**WORK TO BE COMPLETED**
The entries that follow include a run beginning at the line with "right wrist: (725, 502)" and ending at the line with "right ankle: (84, 296)"; restate that run word for word and leave the rest out.

Stored dataset items
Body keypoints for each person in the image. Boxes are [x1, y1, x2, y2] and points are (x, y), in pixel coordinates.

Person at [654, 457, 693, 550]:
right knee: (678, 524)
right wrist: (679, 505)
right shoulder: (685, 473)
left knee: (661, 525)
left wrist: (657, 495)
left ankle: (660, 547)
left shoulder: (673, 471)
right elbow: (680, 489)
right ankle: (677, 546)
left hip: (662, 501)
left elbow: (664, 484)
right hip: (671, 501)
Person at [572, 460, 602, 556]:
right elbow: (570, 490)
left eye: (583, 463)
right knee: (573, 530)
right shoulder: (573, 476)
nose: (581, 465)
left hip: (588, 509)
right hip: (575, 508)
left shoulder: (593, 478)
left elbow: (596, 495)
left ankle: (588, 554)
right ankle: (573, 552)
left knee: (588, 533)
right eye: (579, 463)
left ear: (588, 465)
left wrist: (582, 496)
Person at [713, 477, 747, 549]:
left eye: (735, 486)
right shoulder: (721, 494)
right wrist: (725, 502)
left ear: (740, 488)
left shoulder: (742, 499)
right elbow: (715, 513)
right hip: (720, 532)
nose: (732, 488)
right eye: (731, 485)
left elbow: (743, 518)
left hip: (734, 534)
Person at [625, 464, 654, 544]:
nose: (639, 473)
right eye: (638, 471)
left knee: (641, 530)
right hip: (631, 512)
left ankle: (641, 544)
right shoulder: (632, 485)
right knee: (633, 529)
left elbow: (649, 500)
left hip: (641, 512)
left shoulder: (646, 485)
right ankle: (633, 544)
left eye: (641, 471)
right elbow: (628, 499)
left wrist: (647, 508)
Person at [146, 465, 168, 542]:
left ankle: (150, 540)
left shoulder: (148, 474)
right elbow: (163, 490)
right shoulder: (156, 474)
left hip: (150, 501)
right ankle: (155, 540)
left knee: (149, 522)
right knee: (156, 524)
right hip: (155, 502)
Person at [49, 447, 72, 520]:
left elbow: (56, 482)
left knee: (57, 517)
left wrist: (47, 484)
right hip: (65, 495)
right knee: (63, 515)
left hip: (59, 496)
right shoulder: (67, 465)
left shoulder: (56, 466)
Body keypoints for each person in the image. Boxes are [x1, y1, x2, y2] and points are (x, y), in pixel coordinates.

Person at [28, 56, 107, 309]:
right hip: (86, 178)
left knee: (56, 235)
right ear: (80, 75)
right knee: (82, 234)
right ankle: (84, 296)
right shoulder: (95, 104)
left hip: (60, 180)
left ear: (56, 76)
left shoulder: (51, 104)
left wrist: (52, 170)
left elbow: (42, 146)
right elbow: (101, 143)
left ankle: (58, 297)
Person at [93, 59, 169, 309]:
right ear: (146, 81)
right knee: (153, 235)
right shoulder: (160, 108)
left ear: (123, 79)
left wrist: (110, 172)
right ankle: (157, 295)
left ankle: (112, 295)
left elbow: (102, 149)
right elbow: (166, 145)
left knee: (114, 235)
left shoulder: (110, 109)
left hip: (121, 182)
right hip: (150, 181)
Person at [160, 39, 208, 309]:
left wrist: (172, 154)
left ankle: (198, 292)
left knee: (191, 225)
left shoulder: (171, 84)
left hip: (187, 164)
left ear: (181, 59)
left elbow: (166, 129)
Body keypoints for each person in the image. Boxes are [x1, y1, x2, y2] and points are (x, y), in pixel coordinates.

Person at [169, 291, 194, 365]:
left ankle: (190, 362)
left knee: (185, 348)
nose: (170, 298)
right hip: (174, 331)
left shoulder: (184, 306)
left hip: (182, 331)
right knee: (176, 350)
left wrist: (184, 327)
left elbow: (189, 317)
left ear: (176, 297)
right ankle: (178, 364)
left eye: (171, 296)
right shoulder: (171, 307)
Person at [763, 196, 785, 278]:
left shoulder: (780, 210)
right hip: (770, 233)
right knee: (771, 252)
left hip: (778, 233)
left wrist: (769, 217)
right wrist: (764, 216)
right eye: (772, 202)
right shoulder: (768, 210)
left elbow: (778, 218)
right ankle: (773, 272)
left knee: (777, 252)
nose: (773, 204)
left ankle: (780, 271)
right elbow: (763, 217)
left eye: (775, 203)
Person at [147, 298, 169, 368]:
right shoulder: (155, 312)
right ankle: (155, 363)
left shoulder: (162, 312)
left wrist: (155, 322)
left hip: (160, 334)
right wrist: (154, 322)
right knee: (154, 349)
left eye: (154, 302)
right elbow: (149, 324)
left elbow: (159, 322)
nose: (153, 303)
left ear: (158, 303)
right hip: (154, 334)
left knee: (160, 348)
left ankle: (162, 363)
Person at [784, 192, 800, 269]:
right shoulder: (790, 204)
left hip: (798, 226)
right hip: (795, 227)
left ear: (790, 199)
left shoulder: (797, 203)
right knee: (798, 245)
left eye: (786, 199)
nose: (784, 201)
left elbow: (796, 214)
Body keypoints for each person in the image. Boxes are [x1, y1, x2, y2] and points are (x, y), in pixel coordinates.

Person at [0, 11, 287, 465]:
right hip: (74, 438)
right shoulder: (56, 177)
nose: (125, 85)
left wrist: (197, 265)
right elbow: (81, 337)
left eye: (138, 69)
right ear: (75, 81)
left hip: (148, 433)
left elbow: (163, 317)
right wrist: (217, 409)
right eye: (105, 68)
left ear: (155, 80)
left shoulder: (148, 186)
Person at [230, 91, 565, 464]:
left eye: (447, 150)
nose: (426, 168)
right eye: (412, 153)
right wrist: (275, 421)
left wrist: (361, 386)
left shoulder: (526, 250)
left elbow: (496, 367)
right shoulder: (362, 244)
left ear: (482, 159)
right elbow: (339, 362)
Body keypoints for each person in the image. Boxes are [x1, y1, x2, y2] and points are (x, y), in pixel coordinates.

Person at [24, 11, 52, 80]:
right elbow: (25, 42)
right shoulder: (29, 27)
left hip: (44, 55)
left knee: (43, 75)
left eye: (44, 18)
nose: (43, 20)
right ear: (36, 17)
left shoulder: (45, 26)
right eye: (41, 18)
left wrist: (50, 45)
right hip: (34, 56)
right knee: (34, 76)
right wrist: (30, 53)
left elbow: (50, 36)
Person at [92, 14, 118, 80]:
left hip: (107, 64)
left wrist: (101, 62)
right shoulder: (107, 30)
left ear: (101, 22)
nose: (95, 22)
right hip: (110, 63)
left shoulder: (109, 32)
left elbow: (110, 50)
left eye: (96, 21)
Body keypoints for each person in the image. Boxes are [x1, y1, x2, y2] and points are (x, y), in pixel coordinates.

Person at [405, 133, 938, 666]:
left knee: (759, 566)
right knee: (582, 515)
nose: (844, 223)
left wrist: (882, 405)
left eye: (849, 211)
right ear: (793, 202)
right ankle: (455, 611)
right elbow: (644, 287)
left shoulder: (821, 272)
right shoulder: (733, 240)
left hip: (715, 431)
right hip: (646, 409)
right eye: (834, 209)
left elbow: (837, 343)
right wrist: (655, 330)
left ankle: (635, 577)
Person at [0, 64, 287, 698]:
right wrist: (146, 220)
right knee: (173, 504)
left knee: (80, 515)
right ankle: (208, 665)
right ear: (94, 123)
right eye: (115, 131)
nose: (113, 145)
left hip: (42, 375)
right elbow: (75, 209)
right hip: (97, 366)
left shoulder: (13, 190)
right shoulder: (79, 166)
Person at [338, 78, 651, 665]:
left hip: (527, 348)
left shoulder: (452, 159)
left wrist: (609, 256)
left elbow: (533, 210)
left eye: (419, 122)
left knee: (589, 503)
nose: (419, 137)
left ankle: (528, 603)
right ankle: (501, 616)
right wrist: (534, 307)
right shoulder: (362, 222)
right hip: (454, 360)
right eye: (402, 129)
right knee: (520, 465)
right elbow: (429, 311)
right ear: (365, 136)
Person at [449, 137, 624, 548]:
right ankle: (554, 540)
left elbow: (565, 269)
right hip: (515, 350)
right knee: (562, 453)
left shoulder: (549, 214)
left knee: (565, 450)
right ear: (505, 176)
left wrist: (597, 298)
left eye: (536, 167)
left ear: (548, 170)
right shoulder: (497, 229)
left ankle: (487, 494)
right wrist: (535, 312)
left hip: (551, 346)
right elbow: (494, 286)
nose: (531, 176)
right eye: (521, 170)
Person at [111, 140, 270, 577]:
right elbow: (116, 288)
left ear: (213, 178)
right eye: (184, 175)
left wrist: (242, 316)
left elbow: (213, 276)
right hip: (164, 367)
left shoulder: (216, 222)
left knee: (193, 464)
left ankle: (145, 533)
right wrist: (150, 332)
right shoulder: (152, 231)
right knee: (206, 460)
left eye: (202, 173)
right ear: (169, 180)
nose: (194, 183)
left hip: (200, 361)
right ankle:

**OUTPUT OF THE TASK**
right wrist: (725, 502)
left ear: (740, 488)
left shoulder: (742, 499)
right elbow: (715, 513)
right hip: (720, 532)
nose: (732, 488)
right eye: (731, 485)
left elbow: (743, 518)
left hip: (734, 534)
Person at [625, 464, 654, 544]:
nose: (639, 473)
right eye: (638, 471)
left knee: (641, 530)
right hip: (631, 512)
left ankle: (641, 544)
right shoulder: (632, 485)
right knee: (633, 529)
left elbow: (649, 500)
left hip: (641, 512)
left shoulder: (646, 485)
right ankle: (633, 544)
left eye: (641, 471)
right elbow: (628, 499)
left wrist: (647, 508)
Person at [146, 465, 168, 542]:
left ankle: (150, 540)
left shoulder: (148, 474)
right elbow: (163, 490)
right shoulder: (156, 474)
left hip: (150, 501)
right ankle: (155, 540)
left knee: (149, 522)
right knee: (156, 524)
right hip: (155, 502)
Person at [49, 447, 72, 520]:
left elbow: (56, 482)
left knee: (57, 517)
left wrist: (47, 484)
right hip: (65, 495)
right knee: (63, 515)
left hip: (59, 496)
right shoulder: (67, 465)
left shoulder: (56, 466)
Body keypoints for each person in the image. Boxes are [x1, y1, x2, y2] and points are (x, y), in pixel coordinates.

Person at [28, 56, 107, 309]:
right hip: (86, 178)
left knee: (56, 235)
right ear: (80, 75)
right knee: (82, 234)
right ankle: (84, 296)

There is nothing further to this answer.